Today's FC Expert blog post is about how Dell is using social media to regain its mojo. I won't give you the payoff, you'll need to take a peak at the story there. According to this recent article, due to competitive pressures from HP, the company has done a 180 on its direct built-to-order sales model and started selling its products retail at Wal-Mart and Sam's Club stores.
According to research firm IDC, HP had a worldwide PC market share of 19.3% for the quarter ending June 30 compared to Dell's 16.1%. In 2005, Dell dominated the playing field with 18.2% market share compared to HP's 15.7%.
On August 16, HP reported fiscal third quarter earnings of $2.1 billion on revenues of $25.4 billion, up 16% from the same quarter a year ago. HP also projected its annual revenues for the year ending October 31 at between $103 billion and $103.2 billion. Wall Street analysts expect Dell to report revenues of about $60 billion for its fiscal year ending January 30, according to Thomson Financial.
Quoting an interview with Wharton faculty:
Dell's biggest challenge is that the two pillars of its business model -- supply chain efficiency and direct build-to-order sales -- don't provide the advantage they once did.
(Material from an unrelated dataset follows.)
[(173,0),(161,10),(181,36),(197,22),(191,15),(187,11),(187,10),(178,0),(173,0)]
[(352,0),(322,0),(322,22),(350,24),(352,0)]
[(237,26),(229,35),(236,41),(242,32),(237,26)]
The company's competitors have been busy closing the gap and Dell found itself without a specific plan to appeal to consumers; a weakness given the recent growth in the sector. Indeed, Dell was in the geek and not in the fashion business. Not taking risks is risky and now the company will need to wade into uncharted waters if it wishes to grow.
Among the challenges that lie ahead for Dell going directly to consumers are:
- Production -- painting a laptop is like painting a car, it discovered
- Online ordering errors
- Shipment delays
- Customer support
Dell thinks of its products in terms of microprocessors, disk drives and frames-per-second graphics; we don't care, all we want is for them to work, make us look cool and be easy to use. On the other hand, they do offer preinstalled Linux on consumer laptops and desktops.
What's Dell's advantage? They do have at least one. As for the company's social media outreach, I give them a ten. After all, I could be Richard @ Dell.